German car making giant Volkswagen has stepped into the row caused by the ongoing silicon shortage, by blaming chip producers directly.
According to Reuters, Volkswagen said bad planning on the part of its suppliers compounded the chip shortage blighting the global car industry, claiming it gave ample notice that the coronavirus’ hit to car production would be limited.
It has been widely reported that the chip shortage for car makers was mostly because car makers had scaled back their silicon orders with Chinese and Taiwanese factories making the chips because of poor sales of new cars in early 2020, when the Coronavirus pandemic began to fully impact in countries around the world.
But by the end of 2020, the car industry was apparently surprised at the demand for new cars, but ordering new chips is not that easy because of the limited number of firms manufacturing the silicon.
This silicon shortage has been made worse by the increased demand for CPUs, as the world embraces home working during the Covid-19 pandemic.
This has led to increased demand for laptops and desktop PCs (most notably gaming PCs), coupled with the usual demand from the smartphone sector, plus the arrival of new gaming consoles such as the PlayStation 5.
This has meant there is now a real supply chain issue that is only set to continue in 2021.
Volkswagen was one of the first to slow car production due to a lack of chips, and the German firm (which is the world’s second-largest carmaker) reportedly said it was made aware of the chip shortage by one of its suppliers at the end of November, but that that warning came too late.
“We have communicated our demand early on. We have passed on our forecasts which have confirmed that demand,” Reuters quoted a VW executive as saying.
“If suppliers do not trust our numbers and consult their own forecasts, we should have been informed straight away. This has not happened,” the executive reportedly said.
It should be noted that as well as identifying potential weaknesses in the automotive supply chain, the question over who is responsible for the shortages could play a decisive role in any legal disputes down the line.
The VW executive said differing demand forecasts could explain the current problem, which has led the German car maker to warn that chip supply will remain strained during the first half of 2021.

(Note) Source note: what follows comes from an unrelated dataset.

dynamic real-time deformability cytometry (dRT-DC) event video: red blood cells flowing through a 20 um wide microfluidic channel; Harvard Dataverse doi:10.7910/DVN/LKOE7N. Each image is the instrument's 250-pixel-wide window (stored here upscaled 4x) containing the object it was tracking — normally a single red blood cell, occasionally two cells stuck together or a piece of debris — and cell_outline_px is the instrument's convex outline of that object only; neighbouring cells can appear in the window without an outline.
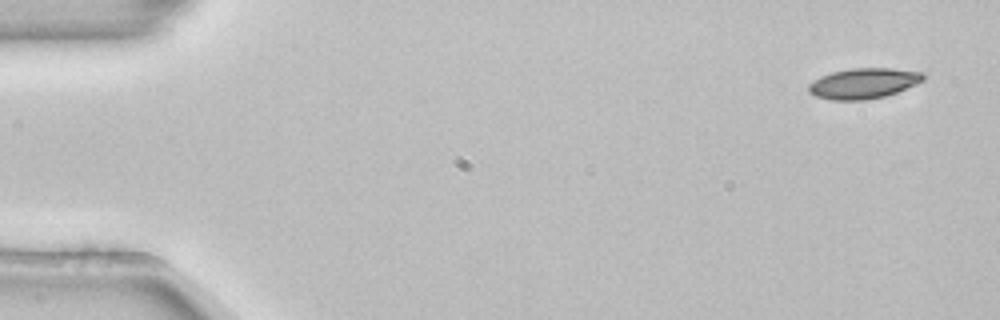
{"species": "common noctule bat (a hibernating species)", "species_latin": "Nyctalus noctula", "temperature_condition": "room temperature", "stored_images_in_passage": 4, "camera_frame_rate_fps": 3000, "um_per_image_px": 0.085, "animal": {"sex": "female", "body_mass_g": 22.7, "forearm_length_mm": 54.2}, "frame": {"image": 1, "passage_image": 1, "time_ms": 0.0, "image_size_px": [1000, 320], "cell_outline_px": [[924, 80], [916, 84], [896, 92], [884, 96], [864, 100], [832, 100], [816, 96], [808, 92], [808, 84], [812, 80], [820, 76], [832, 72], [852, 68], [892, 68], [924, 72]], "centroid_in_image_um": [73.38, 7.08], "position_along_channel_um": 11.6, "area_um2": 20.4}}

“This has caused a lot of trouble. If the supplier didn’t have a chip problem in its own supply chain, we would get our control units,” the executive said.
But it is not only VW that is experiencing difficulties sourcing the computer chips needed to make modern cars.

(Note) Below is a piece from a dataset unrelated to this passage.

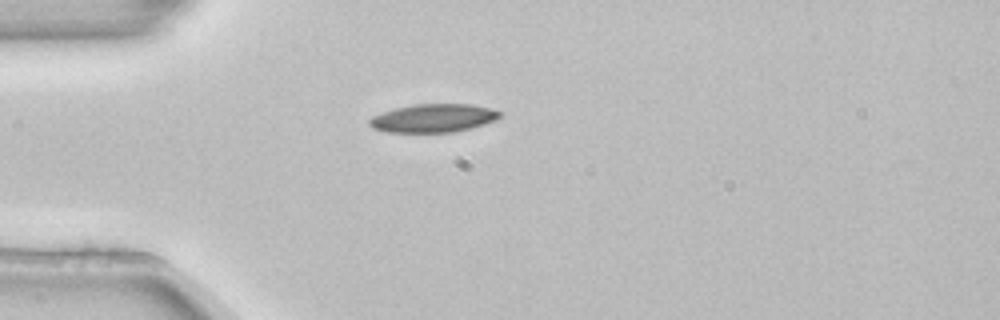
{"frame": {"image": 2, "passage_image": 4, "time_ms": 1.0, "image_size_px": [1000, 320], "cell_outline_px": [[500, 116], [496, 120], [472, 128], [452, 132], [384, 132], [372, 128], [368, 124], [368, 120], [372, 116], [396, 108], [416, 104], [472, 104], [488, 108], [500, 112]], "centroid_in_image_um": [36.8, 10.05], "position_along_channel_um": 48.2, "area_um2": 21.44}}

Daimler (which makes Mercedes), Fiat, Honda, Ford, Nissan, Subaru and Toyota all reportedly have had to suspend production for days or weeks at a time.
Audi (part of the Volkswagen group) also confirmed it was having to slow production because of the computer-chip shortage, forcing it to make 10,000 fewer cars in the first quarter of the year and putting more than 10,000 workers on furlough.
Earlier this month Mazda warned it would cut its global output by 7,000 of vehicles in February and March.
Last week General Motors confirmed it was extending its production cuts at three North American factories.
Samsung also recently warned that a global shortage in semiconductors for cars could have a knock-on effect on the memory chips used in smartphones.
And this silicon shortage has quickly become a political issue as well, especially for Taiwan, which is home to the world’s largest contract chip maker, Taiwan Semiconductor Manufacturing Co Ltd (TSMC).
Taiwan’s Economy Minister Wang Mei-hua met with executives of major Taiwanese chipmakers last month, after Germany’s Economy Minister Peter Altmaier wrote to Wang to ask her for help in addressing the shortage.
Wang reportedly also said the United States, European Union and Japan had also been in contact.
And the silicon shortage issue was also addressed during Taiwan’s most senior meeting with US President Joe Biden’s administration, namely with US Deputy Assistant Secretary for Trade Policy and Negotiations Matt Murray.
At the weekend, the US presidential administration of Joe Biden said it is looking to take immediate action to address a global shortage of semiconductors that has forced US carmakers to temporarily slow or stop production.
That comes after US chip firms reportedly called for government help in setting up chip production factories in the United States.
Most of the world’s chips are currently made in Asia.